Now that's a feast.  Great looking briskets.


----------



## bigsal51 (Apr 12, 2009)

Here are some more pics. The event went great and the people were very happy. I got a good tip from someone there. I noticed that the smaller briskets came out a little dry I guess its because it didnt have that much fat. I know under all the fat was almost pulling but the flat was dry. Chicken was good and pink.


----------



## carpetride (Apr 12, 2009)

Quite a feast!


----------



## jagerviking (Apr 12, 2009)

Looks great!! I love cooking for large groups, always fun!


----------



## bigbaldbbq (Apr 13, 2009)

Man that is some fest you cooked up there! Good job!


----------



## burrito (Apr 16, 2009)

Sure looks good.

I'm cooking for 40 this Saturday.  The group will be a mix of men/women/few kids.  Would you, or someone, mind giving me an estimate of how much food to buy/prepare?  I have 3 untrimmed briskets, totalling 38 lbs.  I have 6 lbs of sausage.  I'm thinking this will be plenty of meat.  What do you think?  I need some help with the sides though.  How many lbs of dried pinto beans should I buy?  And how many lbs of potatoes should I buy for potato salad?  And last, how many cabbage heads do I need for coleslaw?

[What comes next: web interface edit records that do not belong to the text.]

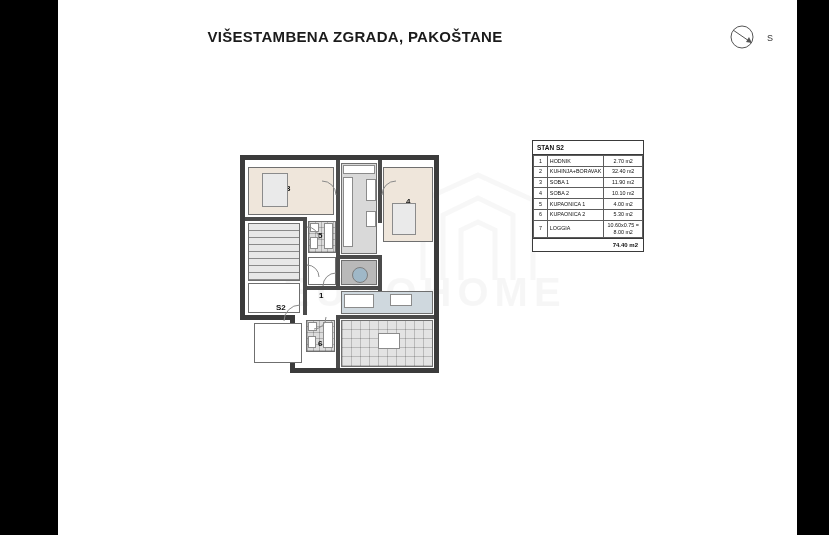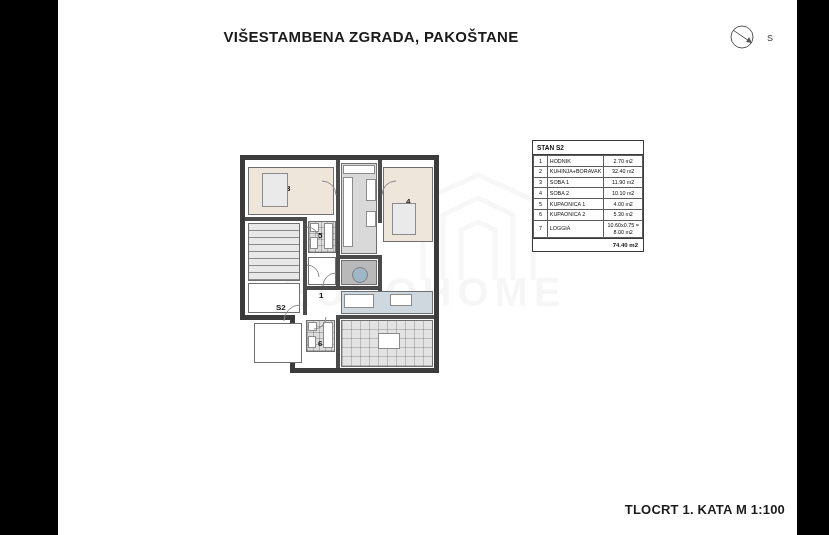--- a/index.html
+++ b/index.html
@@ -41,7 +41,7 @@
   }
   .title {
     position: absolute;
-    left: 16px; top: 28px;
+    left: 0; top: 28px;
     width: 594px;
     text-align: center;
     font-size: 15px;

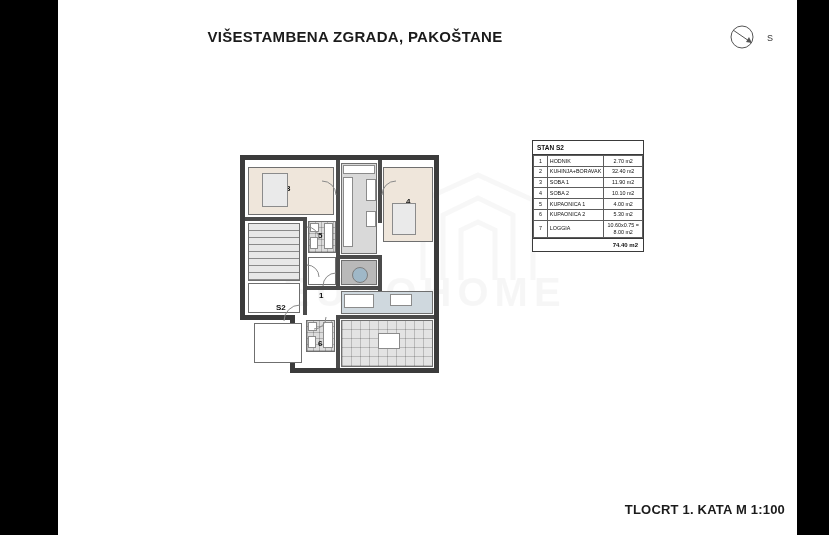--- a/index.html
+++ b/index.html
@@ -350,7 +350,6 @@
       <div class="legend-total">74.40 m2</div>
     </div>
 
-    <div class="footer-title">TLOCRT 1. KATA  M 1:100</div>
 
   </div>
 </div>

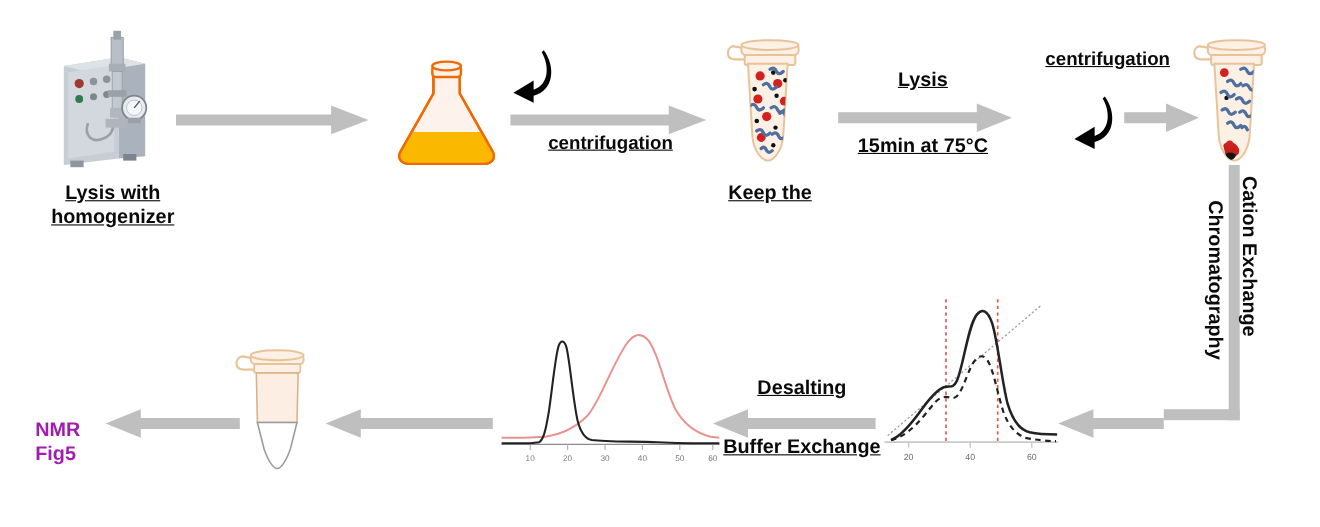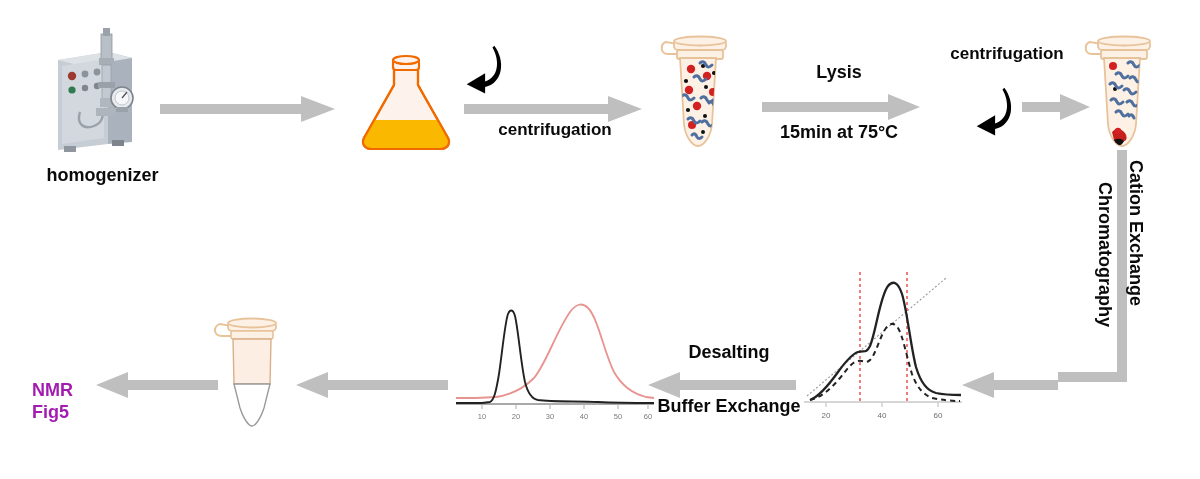--- a/index.html
+++ b/index.html
@@ -7,7 +7,7 @@
        font-family:"Liberation Sans",sans-serif;color:#000;}
   .stage{position:absolute;inset:0;}
   .abs{position:absolute;}
-  .lbl{font-weight:bold;text-align:center;line-height:1.22;color:#0a0a0a;}
+  .lbl{font-weight:bold;text-align:center;line-height:1.22;color:#0a0a0a;text-decoration:underline;}
   .lbl-l{font-weight:bold;line-height:1.22;color:#a21caf;margin-top:20px;}
   .arrow-h{position:absolute;display:block;}
   .vbar{position:absolute;background:#bfbfbf;}

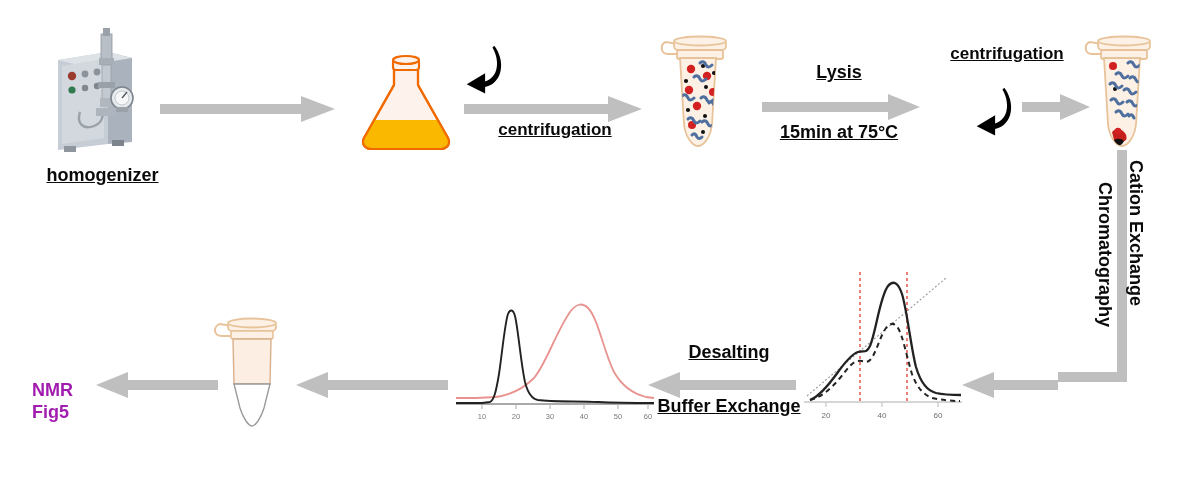--- a/index.html
+++ b/index.html
@@ -58,6 +58,7 @@
   </div>
 
   <div class="abs lbl" style="left:20px;top:165px;width:165px;font-size:18px;">
+    <div>Lysis with</div>
     <div>homogenizer</div>
   </div>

I'm not new to cooking, and smoking meat.  But I've never cooked for this many.


----------



## grothe (Apr 16, 2009)

Real nice lookin grub....great job!!


----------



## bigbaldbbq (Apr 16, 2009)

Well for 40 people You got more meat then they will eat. Unless you are going to let them take it home that is. IMO about a 1/4 lb per person unless you have some big eaters then go up to 1/2 lb. As for the beans, potatoes, about the same. Cabbage can be tricky, but I would guess 3 to 4 easy.

I hope that helps a little.


----------



## shooterrick (Apr 21, 2009)

Fine lookin grub.  Your church is blessed!


----------



## rivet (Apr 23, 2009)

Outstanding meal. Call you "the provider"! 
	

	
	
		
		



		
		
	


	




That soft taco looked pretty darn good too.


----------